Die SPD sollte den Konflikt nicht länger aussitzen

Jährlich gelangen tausende Tonnen Glyphosat in die Umwelt, was erhebliche ökologische und gesundheitliche Risiken birgt. Allein in Deutschland wurden im vergangenen Jahr rund 3915 Tonnen Glyphosat verkauft. Damit sind die Absatzmengen von Glyphosat in Deutschland auf einem fast unverändert hohen Niveau zu den Vorjahren geblieben – und das, obwohl die Anwendung des Unkrautvernichters seit September 2021 stark eingeschränkt ist.

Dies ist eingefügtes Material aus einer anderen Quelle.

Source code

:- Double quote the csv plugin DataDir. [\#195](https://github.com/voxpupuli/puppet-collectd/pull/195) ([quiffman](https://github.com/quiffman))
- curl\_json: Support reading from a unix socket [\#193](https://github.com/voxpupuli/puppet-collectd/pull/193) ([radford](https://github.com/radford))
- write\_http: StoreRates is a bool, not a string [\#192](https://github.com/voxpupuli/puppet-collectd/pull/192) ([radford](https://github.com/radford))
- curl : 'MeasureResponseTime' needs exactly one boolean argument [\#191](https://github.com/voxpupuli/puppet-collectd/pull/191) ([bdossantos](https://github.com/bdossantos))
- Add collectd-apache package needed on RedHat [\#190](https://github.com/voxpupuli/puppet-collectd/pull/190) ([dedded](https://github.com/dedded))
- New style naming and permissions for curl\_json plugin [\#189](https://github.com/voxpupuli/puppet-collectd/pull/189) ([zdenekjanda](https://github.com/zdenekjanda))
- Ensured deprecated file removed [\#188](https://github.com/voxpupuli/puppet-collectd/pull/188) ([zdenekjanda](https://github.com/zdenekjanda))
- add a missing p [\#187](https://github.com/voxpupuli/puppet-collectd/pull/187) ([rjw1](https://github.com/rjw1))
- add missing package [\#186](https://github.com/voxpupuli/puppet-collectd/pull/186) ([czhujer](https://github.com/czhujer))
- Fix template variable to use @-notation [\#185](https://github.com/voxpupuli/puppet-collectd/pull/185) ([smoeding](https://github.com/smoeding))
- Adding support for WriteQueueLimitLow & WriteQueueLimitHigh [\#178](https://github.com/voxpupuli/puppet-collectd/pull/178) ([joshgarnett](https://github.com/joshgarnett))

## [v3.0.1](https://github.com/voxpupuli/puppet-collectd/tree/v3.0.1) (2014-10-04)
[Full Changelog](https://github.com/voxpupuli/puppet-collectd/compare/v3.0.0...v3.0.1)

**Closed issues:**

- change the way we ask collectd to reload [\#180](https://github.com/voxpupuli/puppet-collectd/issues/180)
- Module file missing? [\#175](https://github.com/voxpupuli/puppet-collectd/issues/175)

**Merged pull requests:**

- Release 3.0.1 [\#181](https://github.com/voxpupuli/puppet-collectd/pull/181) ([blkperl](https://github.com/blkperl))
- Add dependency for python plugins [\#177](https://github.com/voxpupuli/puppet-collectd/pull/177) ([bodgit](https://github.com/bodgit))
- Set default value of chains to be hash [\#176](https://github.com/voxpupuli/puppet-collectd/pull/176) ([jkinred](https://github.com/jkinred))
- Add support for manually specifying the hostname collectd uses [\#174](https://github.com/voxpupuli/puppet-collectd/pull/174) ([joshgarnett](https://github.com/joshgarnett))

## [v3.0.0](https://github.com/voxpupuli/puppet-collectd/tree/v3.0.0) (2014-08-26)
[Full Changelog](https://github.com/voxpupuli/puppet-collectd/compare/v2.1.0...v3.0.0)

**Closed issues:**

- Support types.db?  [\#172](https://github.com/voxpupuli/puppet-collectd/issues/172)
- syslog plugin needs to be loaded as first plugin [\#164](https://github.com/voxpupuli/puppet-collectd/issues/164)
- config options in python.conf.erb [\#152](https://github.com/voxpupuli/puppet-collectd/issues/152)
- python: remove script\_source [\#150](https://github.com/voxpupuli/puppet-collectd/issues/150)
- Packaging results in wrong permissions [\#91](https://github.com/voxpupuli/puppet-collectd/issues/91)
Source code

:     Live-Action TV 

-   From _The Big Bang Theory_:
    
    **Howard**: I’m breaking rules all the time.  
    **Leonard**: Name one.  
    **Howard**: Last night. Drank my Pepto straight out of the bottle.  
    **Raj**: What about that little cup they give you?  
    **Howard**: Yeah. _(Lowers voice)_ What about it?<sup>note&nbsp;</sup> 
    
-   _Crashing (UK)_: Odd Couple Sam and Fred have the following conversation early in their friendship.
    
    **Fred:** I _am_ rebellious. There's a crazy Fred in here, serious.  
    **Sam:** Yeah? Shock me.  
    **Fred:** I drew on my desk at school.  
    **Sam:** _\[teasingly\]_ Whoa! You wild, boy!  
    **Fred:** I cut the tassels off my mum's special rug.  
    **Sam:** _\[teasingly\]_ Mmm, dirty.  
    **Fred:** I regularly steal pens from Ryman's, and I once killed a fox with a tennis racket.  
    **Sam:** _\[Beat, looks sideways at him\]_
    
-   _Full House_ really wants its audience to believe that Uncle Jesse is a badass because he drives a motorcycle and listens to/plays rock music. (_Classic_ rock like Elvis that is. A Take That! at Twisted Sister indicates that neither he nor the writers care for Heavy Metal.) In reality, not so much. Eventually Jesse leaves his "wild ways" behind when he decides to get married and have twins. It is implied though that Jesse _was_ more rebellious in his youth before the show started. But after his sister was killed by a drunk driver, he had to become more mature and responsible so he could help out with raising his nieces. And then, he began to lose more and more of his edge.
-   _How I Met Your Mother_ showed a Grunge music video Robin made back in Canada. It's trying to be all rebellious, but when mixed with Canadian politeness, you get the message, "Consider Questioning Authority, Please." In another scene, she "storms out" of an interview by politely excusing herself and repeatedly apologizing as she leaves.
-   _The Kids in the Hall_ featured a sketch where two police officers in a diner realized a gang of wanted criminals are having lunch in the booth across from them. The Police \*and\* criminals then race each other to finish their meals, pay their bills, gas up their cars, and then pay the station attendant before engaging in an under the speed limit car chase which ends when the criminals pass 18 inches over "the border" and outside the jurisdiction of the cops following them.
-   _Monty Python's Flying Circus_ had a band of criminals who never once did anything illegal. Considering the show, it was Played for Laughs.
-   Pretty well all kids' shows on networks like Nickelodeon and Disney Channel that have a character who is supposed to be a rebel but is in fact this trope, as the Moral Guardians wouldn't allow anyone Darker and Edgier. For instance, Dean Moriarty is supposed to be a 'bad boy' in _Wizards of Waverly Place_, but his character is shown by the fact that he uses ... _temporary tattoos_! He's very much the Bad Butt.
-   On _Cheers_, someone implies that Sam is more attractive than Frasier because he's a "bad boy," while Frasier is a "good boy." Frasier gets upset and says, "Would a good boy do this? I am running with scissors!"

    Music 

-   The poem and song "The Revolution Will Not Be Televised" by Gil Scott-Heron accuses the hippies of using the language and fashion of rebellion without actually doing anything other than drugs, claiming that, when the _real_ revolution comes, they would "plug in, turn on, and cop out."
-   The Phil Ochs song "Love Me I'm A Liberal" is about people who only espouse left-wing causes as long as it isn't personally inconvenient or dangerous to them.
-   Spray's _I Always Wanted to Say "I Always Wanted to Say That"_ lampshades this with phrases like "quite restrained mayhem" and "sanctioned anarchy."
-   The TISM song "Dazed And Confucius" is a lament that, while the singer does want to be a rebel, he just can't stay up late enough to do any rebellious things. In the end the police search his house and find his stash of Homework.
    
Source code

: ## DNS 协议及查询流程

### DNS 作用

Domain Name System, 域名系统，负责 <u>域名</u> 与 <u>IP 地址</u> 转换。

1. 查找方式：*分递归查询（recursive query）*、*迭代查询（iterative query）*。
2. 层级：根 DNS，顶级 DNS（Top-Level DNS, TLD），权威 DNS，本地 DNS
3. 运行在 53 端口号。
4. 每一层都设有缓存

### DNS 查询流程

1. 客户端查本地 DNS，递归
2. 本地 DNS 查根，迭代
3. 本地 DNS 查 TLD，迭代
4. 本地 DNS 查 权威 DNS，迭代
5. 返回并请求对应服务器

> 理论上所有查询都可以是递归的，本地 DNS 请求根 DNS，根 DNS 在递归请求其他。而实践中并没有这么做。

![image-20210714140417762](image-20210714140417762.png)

Die SPD sollte den Konflikt zwischen den kleineren Koalitionspartnern nicht länger aussitzen, sondern ein Machtwort im Sinne des Koalitionsvertrages sprechen: Gegen die Wiederzulassung von Glyphosat und damit für ein deutsches Nein in Brüssel.

Sonst schafft die FDP, die formalen Zuständigkeiten offenbar wenig Beachtung schenkt, es als kleinste Koalitionspartei nicht nur, sich erfolgreich gegen die Haltung der eigentlich zuständigen Ministerien zu stellen, sondern auch das im Koalitionsvertrag festgehaltene Glyphosat-Verbot ad absurdum zu führen. Denn einen Pestizidwirkstoff national zu verbieten, solange er in der EU zugelassen ist, ist rechtlich kaum umsetzbar.

Die SPD sollte an ihre frühere klare Position gegen den Einsatz von Glyphosat anknüpfen und die Gesundheit der Bürger:innen sowie den Schutz unserer Umwelt in den Vordergrund stellen. Es ist an der Zeit, dass die SPD und das Gesundheitsministerium ihre politische Verantwortung wahrnehmen und sich für das Verbot von Glyphosat in der EU einsetzen – unabhängig von Koalitionsinteressen.